■ RAW DATA:
..............................
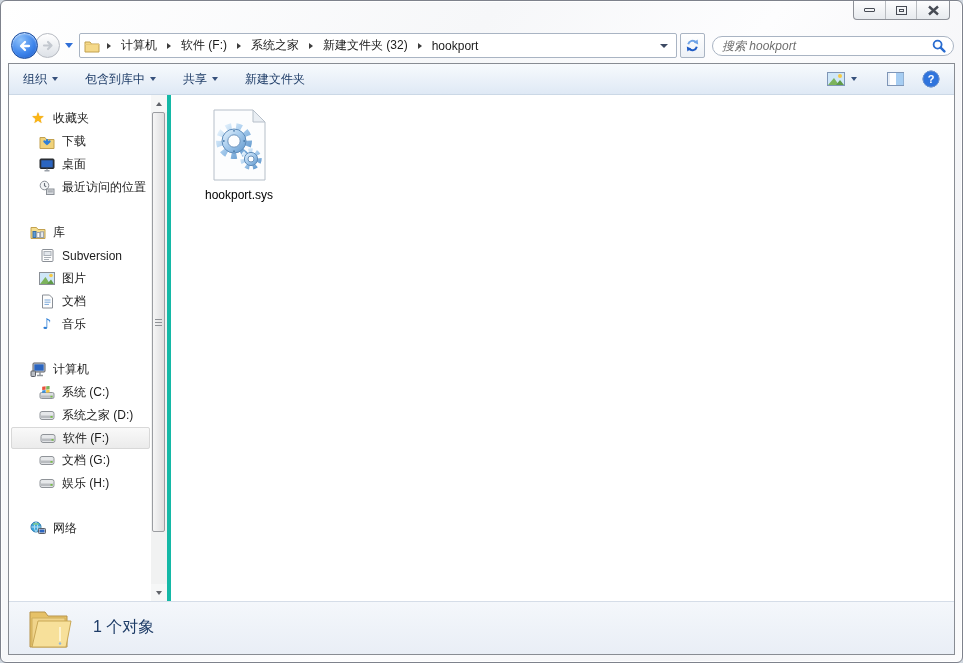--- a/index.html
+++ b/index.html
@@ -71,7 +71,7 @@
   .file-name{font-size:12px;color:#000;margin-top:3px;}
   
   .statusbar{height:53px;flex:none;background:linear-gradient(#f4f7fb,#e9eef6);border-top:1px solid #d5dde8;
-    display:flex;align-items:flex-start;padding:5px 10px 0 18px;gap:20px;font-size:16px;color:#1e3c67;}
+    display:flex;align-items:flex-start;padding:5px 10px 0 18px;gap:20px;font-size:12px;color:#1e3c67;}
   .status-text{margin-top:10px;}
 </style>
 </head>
..............................
■ WORK TASK: When you restate the listing above, give each line word for word but leave out every image.

■ ANSWER TO THIS EXERCISE:
--- a/index.html
+++ b/index.html
@@ -71,7 +71,7 @@
   .file-name{font-size:12px;color:#000;margin-top:3px;}
   
   .statusbar{height:53px;flex:none;background:linear-gradient(#f4f7fb,#e9eef6);border-top:1px solid #d5dde8;
-    display:flex;align-items:flex-start;padding:5px 10px 0 18px;gap:20px;font-size:16px;color:#1e3c67;}
+    display:flex;align-items:flex-start;padding:5px 10px 0 18px;gap:20px;font-size:12px;color:#1e3c67;}
   .status-text{margin-top:10px;}
 </style>
 </head>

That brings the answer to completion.